Baked Broccoli Burgers
Courtesy of thetolerantvegan.com
- Burger ingredients:
- 1/3 cup dry couscous
- 1 cup water
- 1 1/2 cups broccoli florets
- 2 teaspoons olive oil
- 1/2 cup chopped scallions
- 1/2 cup chopped yellow onion
- 2 teaspoons ground cumin
- 1 15 ounce can of chickpeas, rinsed and drained
- 1 tablespoon sesame tahini
- 1/2 cup panko breadcrumbs
- Tahini dressing ingredients:
- 1/3 cup sesame tahini
- 1/3 cup water
- 1/4 cup plus 1 tablespoon fresh lemon juice
- 2 garlic cloves, chopped
- 3/4 teaspoon sea salt
Preheat your oven to 400 degrees fahrenheit.

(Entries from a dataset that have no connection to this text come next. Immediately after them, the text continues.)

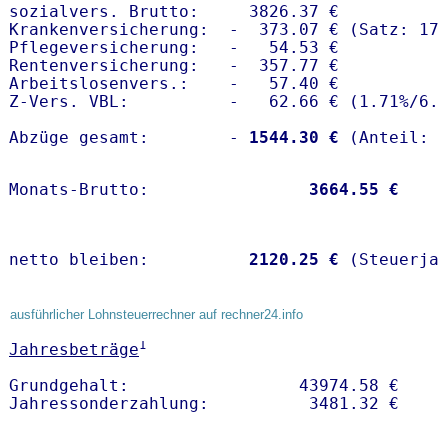
sozialvers. Brutto:     3826.37 €

Krankenversicherung:  -  373.07 € (Satz: 17.
Pflegeversicherung:   -   54.53 € 

Rentenversicherung:   -  357.77 €

Arbeitslosenvers.:    -   57.40 €

Z-Vers. VBL:          -   62.66 € (
1.71%
/
6.
Abzüge gesamt:        -
 1544.30 €
Monats-Brutto:               
 3664.55 €
netto bleiben:         
 2120.25 €
 (Steuerja
ausführlicher Lohnsteuerrechner auf rechner24.info
1
Jahresbeträge
Grundgehalt:                 43974.58 € 
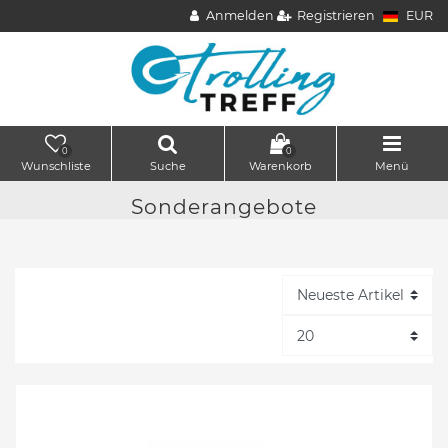
Anmelden
Registrieren
EUR
0
0
Wunschliste
Suche
Warenkorb
Menü
Sonderangebote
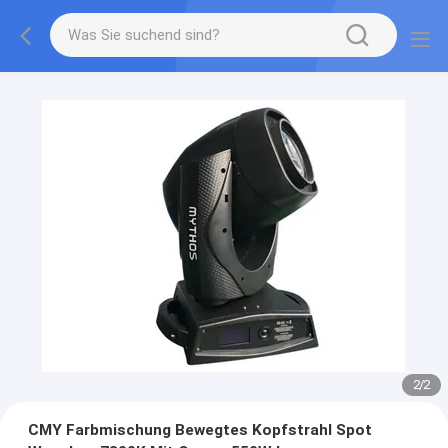
2
/
2
CMY Farbmischung Bewegtes Kopfstrahl Spot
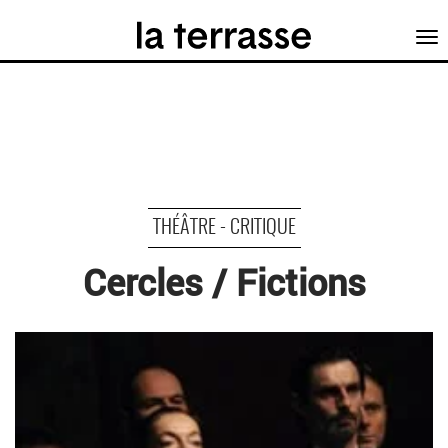
Tog
nav
THÉÂTRE - CRITIQUE
Cercles / Fictions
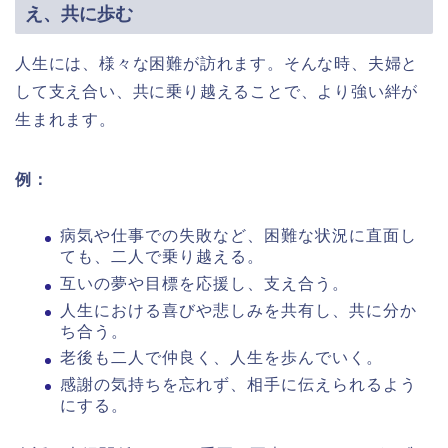
え、共に歩む
人生には、様々な困難が訪れます。そんな時、夫婦と
して支え合い、共に乗り越えることで、より強い絆が
生まれます。
例：
病気や仕事での失敗など、困難な状況に直面し
ても、二人で乗り越える。
互いの夢や目標を応援し、支え合う。
人生における喜びや悲しみを共有し、共に分か
ち合う。
老後も二人で仲良く、人生を歩んでいく。
感謝の気持ちを忘れず、相手に伝えられるよう
にする。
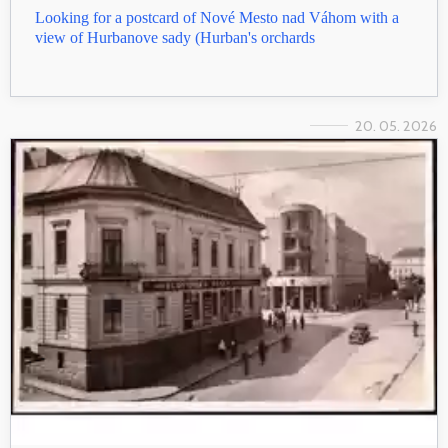
Looking for a postcard of Nové Mesto nad Váhom with a
view of Hurbanove sady (Hurban's orchards
20. 05. 2026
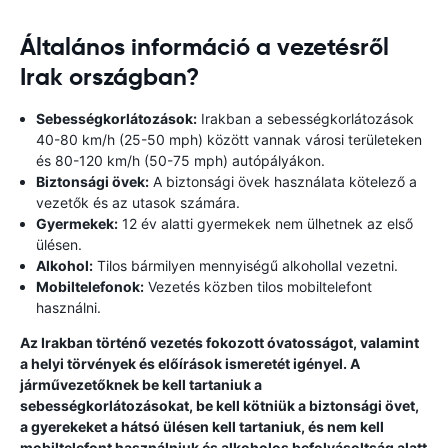
Általános információ a vezetésről
Irak országban?
Sebességkorlátozások:
Irakban a sebességkorlátozások
40-80 km/h (25-50 mph) között vannak városi területeken
és 80-120 km/h (50-75 mph) autópályákon.
Biztonsági övek:
A biztonsági övek használata kötelező a
vezetők és az utasok számára.
Gyermekek:
12 év alatti gyermekek nem ülhetnek az első
ülésen.
Alkohol:
Tilos bármilyen mennyiségű alkohollal vezetni.
Mobiltelefonok:
Vezetés közben tilos mobiltelefont
használni.
Az Irakban történő vezetés fokozott óvatosságot, valamint
a helyi törvények és előírások ismeretét igényel. A
járművezetőknek be kell tartaniuk a
sebességkorlátozásokat, be kell kötniük a biztonsági övet,
a gyerekeket a hátsó ülésen kell tartaniuk, és nem kell
mobiltelefont használniuk és alkoholos befolyásoltság alatt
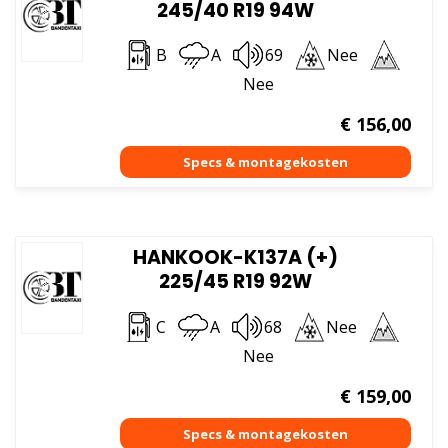
245/40 R19 94W
B
A
69
Nee
Nee
€
156,00
HANKOOK-K137A (+)
225/45 R19 92W
C
A
68
Nee
Nee
€
159,00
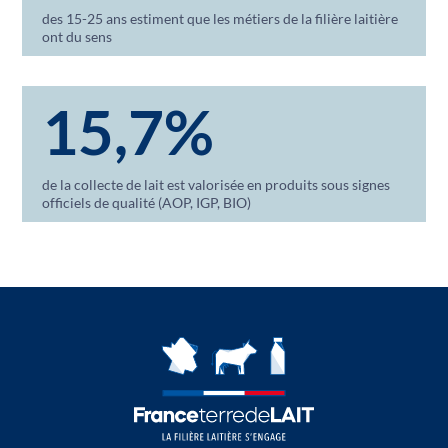
des 15-25 ans estiment que les métiers de la filière laitière
ont du sens
15,7%
de la collecte de lait est valorisée en produits sous signes
officiels de qualité (AOP, IGP, BIO)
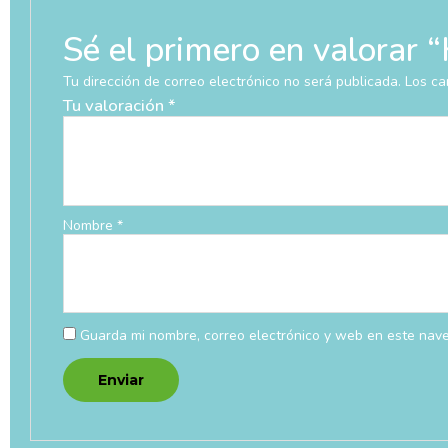
Sé el primero en valora
Tu dirección de correo electrónico no será publicada.
Los ca
Tu valoración
*
Nombre
*
Guarda mi nombre, correo electrónico y web en este nav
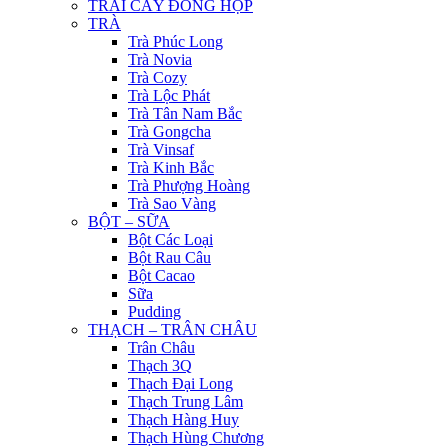
TRÁI CÂY ĐÓNG HỘP
TRÀ
Trà Phúc Long
Trà Novia
Trà Cozy
Trà Lộc Phát
Trà Tân Nam Bắc
Trà Gongcha
Trà Vinsaf
Trà Kinh Bắc
Trà Phượng Hoàng
Trà Sao Vàng
BỘT – SỮA
Bột Các Loại
Bột Rau Câu
Bột Cacao
Sữa
Pudding
THẠCH – TRÂN CHÂU
Trân Châu
Thạch 3Q
Thạch Đại Long
Thạch Trung Lâm
Thạch Hàng Huy
Thạch Hùng Chương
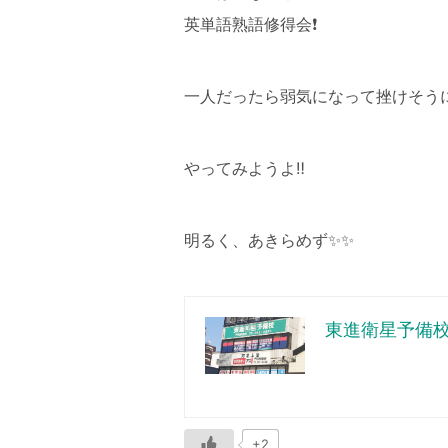
英単語熟語修得会❗️
一人だったら弱気になって挫けそうに
やってみようよ‼️
明るく、あきらめず✨✨
東進衛星予備
+2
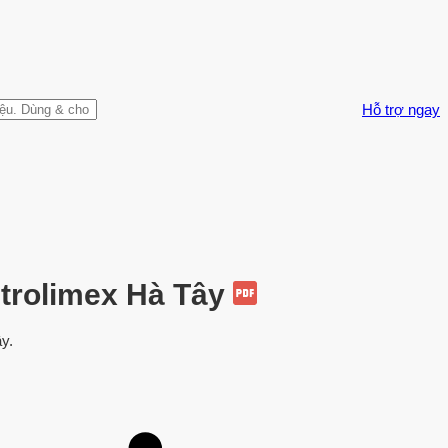
Hỗ trợ ngay
etrolimex Hà Tây
y.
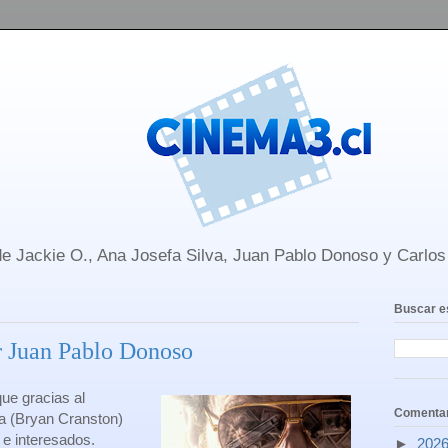
e Jackie O., Ana Josefa Silva, Juan Pablo Donoso y Carlo
Buscar e
or Juan Pablo Donoso
que gracias al
Comentar
a (Bryan Cranston)
 e interesados.
►
202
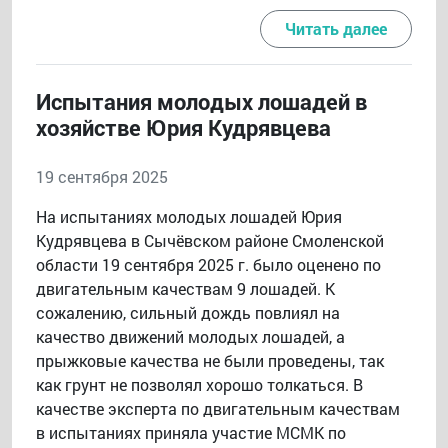
Читать далее
Испытания молодых лошадей в
хозяйстве Юрия Кудрявцева
19 сентября 2025
На испытаниях молодых лошадей Юрия
Кудрявцева в Сычёвском районе Смоленской
области 19 сентября 2025 г. было оценено по
двигательным качествам 9 лошадей. К
сожалению, сильный дождь повлиял на
качество движений молодых лошадей, а
прыжковые качества не были проведены, так
как грунт не позволял хорошо толкаться. В
качестве эксперта по двигательным качествам
в испытаниях приняла участие МСМК по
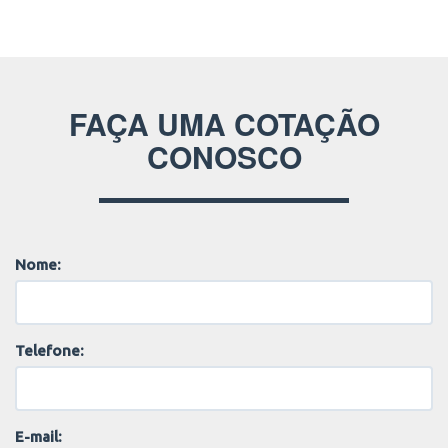
FAÇA UMA COTAÇÃO
CONOSCO
Nome:
Telefone:
E-mail:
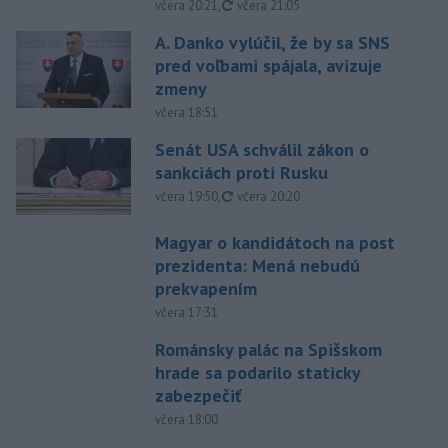
aktualizované
včera 20:21
,
včera 21:05
A. Danko vylúčil, že by sa SNS
pred voľbami spájala, avizuje
zmeny
včera 18:51
Senát USA schválil zákon o
sankciách proti Rusku
aktualizované
včera 19:50
,
včera 20:20
Magyar o kandidátoch na post
prezidenta: Mená nebudú
prekvapením
včera 17:31
Románsky palác na Spišskom
hrade sa podarilo staticky
zabezpečiť
včera 18:00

If you can, do the first three steps simultaneously in order to speed up the prep time.
In a small pot, bring the water and couscous to a boil. Remove from heat immediately and allow the couscous to sit in the pot for 10 minutes, soaking up the water.
Steam the broccoli in a steamer for 5-7 minutes (or use a microwave or stove method, you just want the broccoli to be soft in the end)
In a skillet, heat the olive oil over medium heat and add in the onion and scallions, stirring occasionally for 3-5 minutes until the onion softens.
Remove from heat and stir in the cumin.
Gather your couscous, broccoli, onion mix, chickpeas and sesame tahini and combine together in a food processor.
Pour the mixture into a bowl and stir in the bread crumbs.
Form it into patties and place the patties on a cookie sheet lined with foil.
Bake for 50 minutes, turning the patties over halfway through. You’ll know they are done when the tops begin to brown.
To make the tahini sauce, place all ingredients in a food processor and blend until combined, roughly 30 seconds.
Top your burgers with the sauce, throw some pickles, tomato and lettuce on there, and go to town!